Avec le lancement du premier satellite sénégalais GaïndéSat-1, le Sénégal a franchi un cap historique en accédant pour la première fois à l’espace en tant qu’acteur,
rejoignant le cercle encore restreint des nations africaines engagées dans l’utilisation des technologies spatiales au servicedéveloppement.
Avec le lancement du premier satellite sénégalais GaïndéSat-1, le Sénégal a franchi un cap historique en accédant pour la première fois à l’espace en tant qu’acteur, rejoignant le cercle encore restreint des nations africaines engagées dans l’utilisation des technologies spatiales au service du développement. Aujourd’hui, à peine une quinzaine de pays africains disposent de satellites, ce qui souligne le caractère stratégique de cette première avancée pour le Sénégal.
La fin récente de la mission de GaïndéSat-1 rappelle l’importance de cette première aventure spatiale pour notre pays.
En effet, au-delà de sa dimension symbolique, GaïndéSat-1 traduisait une ambition claire : permettre au Sénégal de produire des données géospatiales utiles à la gestion du territoire et à l’élaboration des politiques publiques.
Dans un monde où l’information constitue une ressource stratégique, la capacité d’observer son territoire depuis l’espace représente désormais un levier important de souveraineté.
La mise en œuvre de ce programme s’inscrivait dans un effort national de renforcement des capacités scientifiques et technologiques, auquel plusieurs institutions publiques ont été associées, notamment la Direction Générale de la Recherche et de l’Innovation du Ministère de l’Enseignement supérieur, de la Recherche et de l’Innovation.
La fin de la mission de GaïndéSat-1, intervenue avant le lancement de son successeur GaïndéSat-2, invite à une réflexion stratégique. Elle rappelle un principe essentiel des programmes spatiaux : la continuité dans la collecte des données doit être anticipée dès la conception des missions, d’autant que la durée de vie des nanosatellites comme GaïndéSat est généralement limitée à un à trois ans.
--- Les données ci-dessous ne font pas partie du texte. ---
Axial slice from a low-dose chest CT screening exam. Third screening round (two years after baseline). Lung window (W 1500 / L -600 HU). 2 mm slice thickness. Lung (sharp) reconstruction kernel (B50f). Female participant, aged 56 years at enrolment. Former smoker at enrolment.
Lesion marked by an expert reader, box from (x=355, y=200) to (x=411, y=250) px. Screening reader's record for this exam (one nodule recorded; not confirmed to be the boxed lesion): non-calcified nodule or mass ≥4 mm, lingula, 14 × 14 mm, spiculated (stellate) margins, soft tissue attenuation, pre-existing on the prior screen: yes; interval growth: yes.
Dans les grandes puissances spatiales, les satellites sont déployés selon une logique de chevauchement des missions afin d’éviter toute rupture dans les séries d’observation. Cette stratégie est notamment appliquée dans le programme européen Copernicus développé par l’European Space Agency, avec les satellites Sentinel-2, ou encore dans les missions Landsat 9 pilotées par la NASA, qui assurent depuis plusieurs décennies une observation continue de la Terre.
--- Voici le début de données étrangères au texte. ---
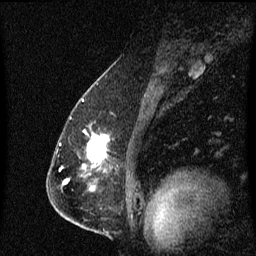
Breast MRI (dynamic contrast-enhanced), one sagittal slice; slice 41 of 60 in the series (ordered by position); dynamic contrast-enhanced series, image 2 of 3 at this slice position (ordered by acquisition); 1.5 T; TE 4.2 ms, TR 8.4 ms; 2 mm slice thickness; 256 × 256 image matrix, field of view 200 × 200 mm. Patient: female, 57 years. Case-level facts recorded for this patient, not image findings: setting: breast cancer imaged before/during neoadjuvant chemotherapy; receptor status: HR-positive, HER2-negative.
Annotated regions visible in this slice (semi-automatic segmentation, software-assisted and operator-edited):
- analysis volume of interest (the breast-tissue region the enhancement analysis was run in; not a lesion): bounding box <70,118,111,175> (left, top, right, bottom; pixels)
- tumour enhancement mask (voxels above the 70 % enhancement threshold inside the analysis volume of interest): <88,134,108,167>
Pour un pays sahélien comme le Sénégal, la maîtrise des données issues de l’observation de la Terre constitue un enjeu stratégique majeur. La politique spatiale d’un pays n’est pas seulement une question de technologie ; elle est avant tout une question de souveraineté, de connaissance du territoire et de capacité à éclairer la décision publique. Ces données permettent de suivre l’évolution des cultures, d’estimer les rendements agricoles, de surveiller la dégradation des terres, d’anticiper les risques climatiques et d’améliorer la gestion des ressources en eau.
Mais au-delà de leur dimension scientifique, les données spatiales sont devenues une ressource stratégique et économique majeure dont la maîtrise conditionne désormais une part croissante de la souveraineté des États. L’économie mondiale des données géospatiales montre que la valeur ne réside pas seulement dans la possession de satellites, mais aussi dans la capacité à transformer les données brutes en informations utiles pour l’agriculture, l’environnement, l’aménagement du territoire ou encore la gestion des risques.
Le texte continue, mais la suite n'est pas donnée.